- Excerpted text
CLEVELAND--NetGenics announced last week that biochemical pathways data from the Kyoto Encyclopedia of Genes and Genomes (KEGG), a public, multiorganism database developed by the Japanese Human Genome Program, will soon be added to NetGenics' Synergy framework. In addition to working collaboratively with the Kyoto group to integrate the database into Synergy, NetGenics will become a designated KEGG distributor and will provide funding to the Institute for Chemical Research at Kyoto University to support a postdoctoral researcher who will work on KEGG.

NetGenics's CEO Manuel Glynias told BioInform that incorporating KEGG into the Synergy platform will lend value to the database as a gene expression

analysis tool. "KEGG right now is a free service on the internet. Until it's integrated into a system like the one we're building, it's not as useful as it could be," Glynias said. Within Synergy, KEGG will be valuable as an analytical tool, not just as a browsing technology, he explained, adding, "We're taking what they did, which is a huge amount of work, and bringing value to it by integrating it into the world of bioinformatics a little better."

Specifically, Glynias said NetGenics is "building object-oriented wrappers" around KEGG so that it can be plugged into a CORBA program.

Glynias said the collection of pathway data will also be an important component of a gene expression product NetGenics is developing. "The idea is to be able to link sequences and expression data, but to link those with all the kinds of things we can know about sequences, including what pathways they're in as well as other kinds of things we know about gene properties," he said.

Explaining his company's long-range product plans, Glynias said, "What we really want to be able to do is take all the kinds of data that might be applicable to finding a drug faster and figure out a way that they can all talk to each other so you can ask complicated queries and bring all these kinds of data together to find candidate drugs faster."

For instance, Glynias said he envisions linking KEGG data to a chemical inventory. "A scientist can say, here's an interesting pathway that I'd love to be able to block with other drugs because it will give me a behavior in the cell that I want," he said, concluding, "The scientist can take all the little metabolites that we know are involved in this pathway and find any chemicals that we have in our million-chemical inventory that actually look like these and are chemically similar."

- Source material
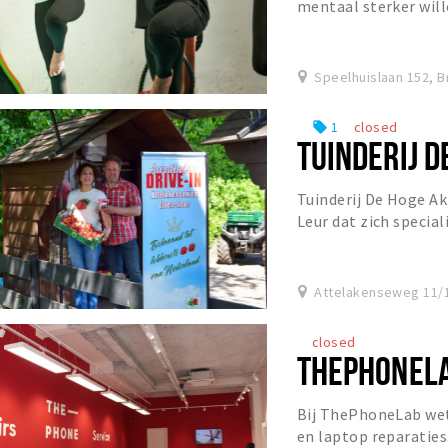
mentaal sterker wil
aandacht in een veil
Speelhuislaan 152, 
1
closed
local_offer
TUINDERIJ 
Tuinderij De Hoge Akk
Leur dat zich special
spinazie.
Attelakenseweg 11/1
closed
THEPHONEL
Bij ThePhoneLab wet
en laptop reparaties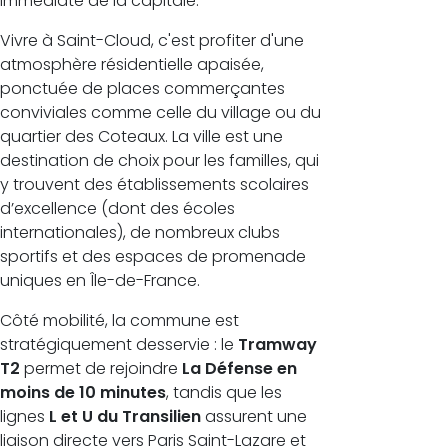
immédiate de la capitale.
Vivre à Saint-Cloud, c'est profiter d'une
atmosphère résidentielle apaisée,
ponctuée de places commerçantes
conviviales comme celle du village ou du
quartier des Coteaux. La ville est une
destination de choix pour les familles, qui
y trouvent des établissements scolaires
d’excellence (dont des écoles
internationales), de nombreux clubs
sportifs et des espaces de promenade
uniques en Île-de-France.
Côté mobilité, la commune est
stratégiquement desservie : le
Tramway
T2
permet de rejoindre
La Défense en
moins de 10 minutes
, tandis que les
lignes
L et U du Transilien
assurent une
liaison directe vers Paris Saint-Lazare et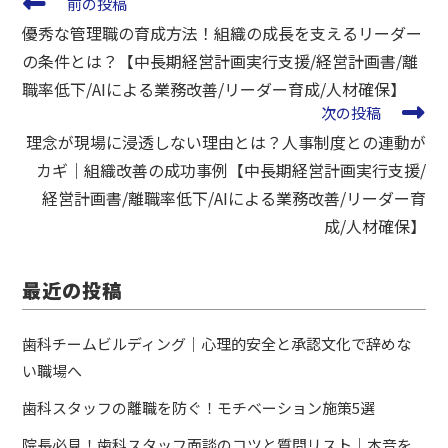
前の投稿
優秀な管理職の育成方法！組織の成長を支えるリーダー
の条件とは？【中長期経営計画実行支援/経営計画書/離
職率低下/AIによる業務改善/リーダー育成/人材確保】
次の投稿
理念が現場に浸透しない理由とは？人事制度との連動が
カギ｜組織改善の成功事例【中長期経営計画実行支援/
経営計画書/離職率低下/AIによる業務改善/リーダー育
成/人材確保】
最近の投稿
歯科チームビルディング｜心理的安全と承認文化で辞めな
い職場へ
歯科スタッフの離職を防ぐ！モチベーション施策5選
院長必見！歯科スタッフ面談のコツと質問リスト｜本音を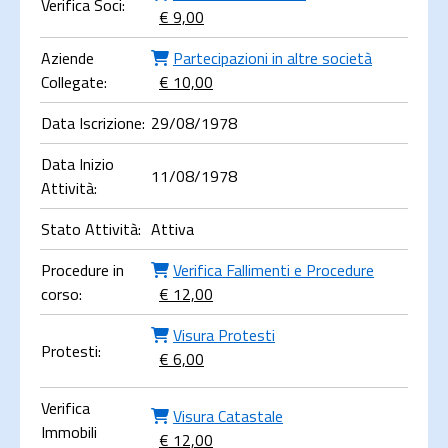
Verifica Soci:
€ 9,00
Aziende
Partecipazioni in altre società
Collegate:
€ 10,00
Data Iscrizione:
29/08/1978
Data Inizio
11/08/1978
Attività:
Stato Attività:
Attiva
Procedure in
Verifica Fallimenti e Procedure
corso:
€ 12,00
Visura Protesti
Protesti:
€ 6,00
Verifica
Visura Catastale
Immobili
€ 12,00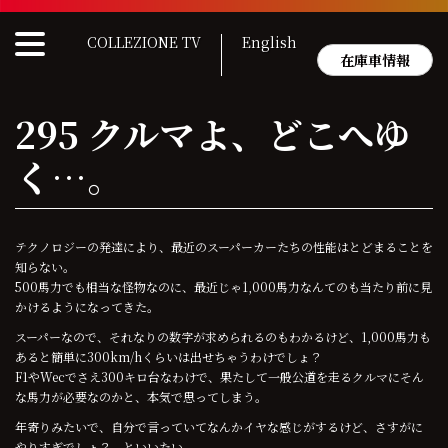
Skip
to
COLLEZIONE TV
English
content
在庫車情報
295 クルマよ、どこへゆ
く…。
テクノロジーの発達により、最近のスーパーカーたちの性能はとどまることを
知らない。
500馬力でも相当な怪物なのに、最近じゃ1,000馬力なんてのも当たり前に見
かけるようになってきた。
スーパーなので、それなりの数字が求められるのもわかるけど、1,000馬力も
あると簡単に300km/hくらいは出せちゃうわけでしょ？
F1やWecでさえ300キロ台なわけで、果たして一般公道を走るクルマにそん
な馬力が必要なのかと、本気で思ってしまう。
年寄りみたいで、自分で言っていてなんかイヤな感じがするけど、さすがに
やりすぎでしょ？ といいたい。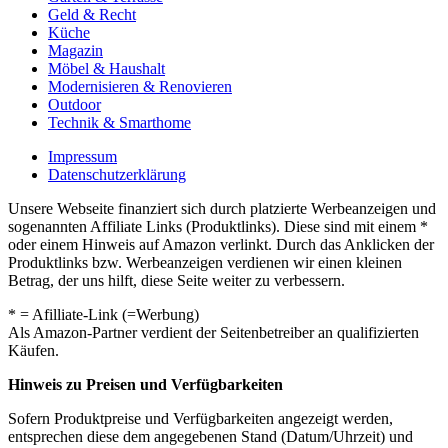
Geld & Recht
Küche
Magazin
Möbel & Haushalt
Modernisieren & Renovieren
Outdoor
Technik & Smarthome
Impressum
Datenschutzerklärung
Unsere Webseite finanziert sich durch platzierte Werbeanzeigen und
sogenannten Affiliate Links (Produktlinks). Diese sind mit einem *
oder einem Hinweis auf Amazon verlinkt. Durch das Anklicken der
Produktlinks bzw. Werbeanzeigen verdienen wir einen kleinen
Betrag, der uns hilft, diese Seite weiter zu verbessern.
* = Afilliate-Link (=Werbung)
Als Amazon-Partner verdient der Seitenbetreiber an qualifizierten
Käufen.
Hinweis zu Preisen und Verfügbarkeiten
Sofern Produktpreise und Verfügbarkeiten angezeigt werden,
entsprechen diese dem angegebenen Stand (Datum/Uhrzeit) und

- What you will do
Continue the news article about NetGenics adding KEGG pathway data to its Synergy framework, starting after its final sentence.

- Task response
Demand for gene expression analysis software is growing among pharmaceutical researchers who are frustrated by not being able to decipher the vast amounts of data they are able to generate with DNA chips, Glynias said. "We were told by the folks at American Home Products that it could take two weeks for them to analyze results of an expression experiment. We think that is ridiculous. It's because the software isn't there yet," he explained, adding, "We think we can turn that into 10 minutes." KEGG, he said, "will be one of the important tools in getting us there."

Glynias described the gene expression data dilemma as an unsurprising obstacle in the path of genomics progress. "As soon as people got good at DNA sequencing there were tons of sequence and no ability to analyze it. Slowly the software has caught up and now we can analyze the data about as fast as it's generated. Now we're in the same sort of place with expression data, where you can make lots more data than you can possibly analyze," Glynias contended. "The software is catching up. A number of companies will be bringing out expression products," he observed, adding, "We think ours has some interesting wrinkles that others don't have and, as you can imagine, most of those are about integration."